Bianchi’s partnership with the USA’s Materials Sciences Corporation has seen it use their co-developed patented Countervail vibration-damping composite, most notably in its Infinito CV bikes. The Infinito is part of Bianchi’s endurance C2C range (sea-to-sea – see what it’s done there?). Countervail consists of a special lay-up of the carbon fibre and resin that allows for a degree of elasticity. The claim is that this reduces high-frequency vibrations from rough road surfaces by 75 percent compared with a standard carbon frame, all without adding any weight — this disc-specific frame weighing just 990g.
Frame geometry is based around Bianchi’s long-standing C2C numbers.

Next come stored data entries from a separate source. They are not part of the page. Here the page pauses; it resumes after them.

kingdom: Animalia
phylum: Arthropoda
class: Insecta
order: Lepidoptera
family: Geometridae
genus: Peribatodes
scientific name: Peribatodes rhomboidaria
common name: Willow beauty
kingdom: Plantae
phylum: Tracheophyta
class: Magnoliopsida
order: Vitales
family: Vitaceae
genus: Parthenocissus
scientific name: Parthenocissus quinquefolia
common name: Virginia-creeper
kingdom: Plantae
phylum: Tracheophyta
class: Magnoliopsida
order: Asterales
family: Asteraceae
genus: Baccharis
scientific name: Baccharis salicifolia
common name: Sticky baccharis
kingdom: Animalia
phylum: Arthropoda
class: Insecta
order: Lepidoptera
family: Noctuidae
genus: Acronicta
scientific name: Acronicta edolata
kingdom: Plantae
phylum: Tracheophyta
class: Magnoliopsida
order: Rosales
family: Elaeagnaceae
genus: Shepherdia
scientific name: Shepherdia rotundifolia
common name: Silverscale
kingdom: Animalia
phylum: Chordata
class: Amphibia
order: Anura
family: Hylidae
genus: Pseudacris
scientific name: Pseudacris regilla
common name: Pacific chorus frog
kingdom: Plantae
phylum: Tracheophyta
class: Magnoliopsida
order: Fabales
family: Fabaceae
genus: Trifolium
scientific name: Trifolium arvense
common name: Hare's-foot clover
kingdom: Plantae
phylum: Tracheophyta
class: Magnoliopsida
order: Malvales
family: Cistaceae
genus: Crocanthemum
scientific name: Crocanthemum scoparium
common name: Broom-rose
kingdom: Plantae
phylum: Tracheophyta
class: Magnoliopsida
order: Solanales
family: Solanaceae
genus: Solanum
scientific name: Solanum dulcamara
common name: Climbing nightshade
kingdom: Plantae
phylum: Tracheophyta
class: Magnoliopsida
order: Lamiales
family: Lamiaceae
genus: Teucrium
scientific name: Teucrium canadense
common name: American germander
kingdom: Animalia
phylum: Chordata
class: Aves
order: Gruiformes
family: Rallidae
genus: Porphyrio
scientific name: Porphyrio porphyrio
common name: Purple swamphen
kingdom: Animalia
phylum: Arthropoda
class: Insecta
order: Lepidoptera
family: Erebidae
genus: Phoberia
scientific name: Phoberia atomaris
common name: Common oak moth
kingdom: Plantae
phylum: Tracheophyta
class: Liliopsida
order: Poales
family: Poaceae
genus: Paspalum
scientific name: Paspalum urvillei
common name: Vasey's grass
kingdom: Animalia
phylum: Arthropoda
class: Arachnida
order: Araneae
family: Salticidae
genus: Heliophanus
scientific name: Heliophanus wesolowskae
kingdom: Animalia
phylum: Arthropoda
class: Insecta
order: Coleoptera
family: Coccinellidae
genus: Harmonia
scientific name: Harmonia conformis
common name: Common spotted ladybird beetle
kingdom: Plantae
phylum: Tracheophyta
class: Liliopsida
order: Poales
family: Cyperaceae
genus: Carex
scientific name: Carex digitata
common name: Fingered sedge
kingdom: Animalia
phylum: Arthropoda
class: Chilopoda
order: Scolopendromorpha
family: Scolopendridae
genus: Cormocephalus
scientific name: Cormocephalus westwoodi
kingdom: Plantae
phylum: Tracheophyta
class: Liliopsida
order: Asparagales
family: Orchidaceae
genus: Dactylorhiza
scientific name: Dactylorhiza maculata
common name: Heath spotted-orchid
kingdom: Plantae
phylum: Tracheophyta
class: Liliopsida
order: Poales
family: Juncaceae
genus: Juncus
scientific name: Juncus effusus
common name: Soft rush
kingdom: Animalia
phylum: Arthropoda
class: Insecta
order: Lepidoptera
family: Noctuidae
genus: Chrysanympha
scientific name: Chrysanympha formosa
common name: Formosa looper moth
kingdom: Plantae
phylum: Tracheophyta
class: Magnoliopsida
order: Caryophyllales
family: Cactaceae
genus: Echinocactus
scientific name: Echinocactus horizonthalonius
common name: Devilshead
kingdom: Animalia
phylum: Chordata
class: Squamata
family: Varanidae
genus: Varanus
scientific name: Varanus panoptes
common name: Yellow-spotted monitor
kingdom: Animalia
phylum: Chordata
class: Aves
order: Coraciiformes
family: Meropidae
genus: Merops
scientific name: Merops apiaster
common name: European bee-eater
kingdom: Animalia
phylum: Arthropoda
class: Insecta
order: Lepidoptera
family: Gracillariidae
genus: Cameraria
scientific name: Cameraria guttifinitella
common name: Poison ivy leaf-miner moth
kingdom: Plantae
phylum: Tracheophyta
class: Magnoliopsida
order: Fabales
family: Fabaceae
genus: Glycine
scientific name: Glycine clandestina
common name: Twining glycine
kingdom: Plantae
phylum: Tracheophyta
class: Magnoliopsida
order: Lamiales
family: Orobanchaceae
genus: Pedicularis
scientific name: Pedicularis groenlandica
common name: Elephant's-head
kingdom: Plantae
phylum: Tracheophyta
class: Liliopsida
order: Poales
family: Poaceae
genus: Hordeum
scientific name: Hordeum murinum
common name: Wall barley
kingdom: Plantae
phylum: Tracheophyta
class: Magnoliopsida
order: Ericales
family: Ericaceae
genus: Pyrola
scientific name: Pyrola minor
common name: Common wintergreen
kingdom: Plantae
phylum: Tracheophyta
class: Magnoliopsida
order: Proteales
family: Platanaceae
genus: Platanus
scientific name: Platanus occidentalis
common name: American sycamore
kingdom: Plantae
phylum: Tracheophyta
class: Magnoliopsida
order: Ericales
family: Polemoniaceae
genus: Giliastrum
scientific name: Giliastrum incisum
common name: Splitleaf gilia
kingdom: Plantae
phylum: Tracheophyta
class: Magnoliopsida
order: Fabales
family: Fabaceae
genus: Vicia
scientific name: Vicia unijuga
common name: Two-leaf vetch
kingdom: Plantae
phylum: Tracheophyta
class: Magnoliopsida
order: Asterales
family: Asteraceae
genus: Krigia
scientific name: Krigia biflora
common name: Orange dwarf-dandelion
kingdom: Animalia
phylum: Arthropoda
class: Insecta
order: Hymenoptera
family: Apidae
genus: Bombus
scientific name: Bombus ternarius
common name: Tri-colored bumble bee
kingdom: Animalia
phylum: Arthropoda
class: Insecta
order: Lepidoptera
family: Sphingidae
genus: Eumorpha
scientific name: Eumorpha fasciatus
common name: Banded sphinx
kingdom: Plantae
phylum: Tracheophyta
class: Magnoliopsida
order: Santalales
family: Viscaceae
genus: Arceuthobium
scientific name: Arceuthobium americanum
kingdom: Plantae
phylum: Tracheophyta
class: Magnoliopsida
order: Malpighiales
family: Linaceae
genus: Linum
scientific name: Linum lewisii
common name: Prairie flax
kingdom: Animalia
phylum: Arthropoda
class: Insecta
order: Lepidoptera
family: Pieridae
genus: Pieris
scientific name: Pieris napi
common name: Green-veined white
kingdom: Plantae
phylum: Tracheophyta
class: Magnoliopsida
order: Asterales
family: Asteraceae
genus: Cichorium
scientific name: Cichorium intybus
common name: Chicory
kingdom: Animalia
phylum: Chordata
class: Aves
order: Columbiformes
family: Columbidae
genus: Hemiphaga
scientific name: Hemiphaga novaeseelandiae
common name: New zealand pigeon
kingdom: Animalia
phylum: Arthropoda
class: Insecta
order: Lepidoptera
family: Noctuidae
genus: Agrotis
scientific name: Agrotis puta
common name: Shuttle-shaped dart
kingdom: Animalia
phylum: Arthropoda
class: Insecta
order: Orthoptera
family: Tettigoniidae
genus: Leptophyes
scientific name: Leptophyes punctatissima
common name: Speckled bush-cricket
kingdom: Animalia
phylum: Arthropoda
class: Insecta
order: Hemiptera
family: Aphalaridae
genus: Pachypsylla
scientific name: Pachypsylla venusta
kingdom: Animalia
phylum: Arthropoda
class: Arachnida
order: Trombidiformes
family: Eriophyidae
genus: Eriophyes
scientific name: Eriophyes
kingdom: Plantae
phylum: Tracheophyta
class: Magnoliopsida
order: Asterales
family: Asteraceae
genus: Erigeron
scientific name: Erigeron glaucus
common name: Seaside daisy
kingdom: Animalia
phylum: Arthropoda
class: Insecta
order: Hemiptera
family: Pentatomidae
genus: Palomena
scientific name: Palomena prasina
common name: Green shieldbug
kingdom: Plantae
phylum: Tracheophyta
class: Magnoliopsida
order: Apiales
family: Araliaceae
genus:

The company has always erred to the racier — rather than the sportive — end of the spectrum, so even in its disc-braked guise the Infinito is a compelling race machine with sharp handling and a more aggressive riding position than most sportive-specific machines. The geometry makes for a bike that handles quickly without being twitchy.
Like Giant, Bianchi was an early adopter of discs and, as also with Giant, it has stuck with standard quick-release axles rather than going for thru-axles. It doesn’t seem to have hampered braking at all, as we suffered neither brake rub nor noisy braking.
That said, Bianchi produces another model with the same name minus ‘Mix’. It comes with full Ultegra, Fulcrum wheels and front and rear thru-axles and costs £4,200. Your choice.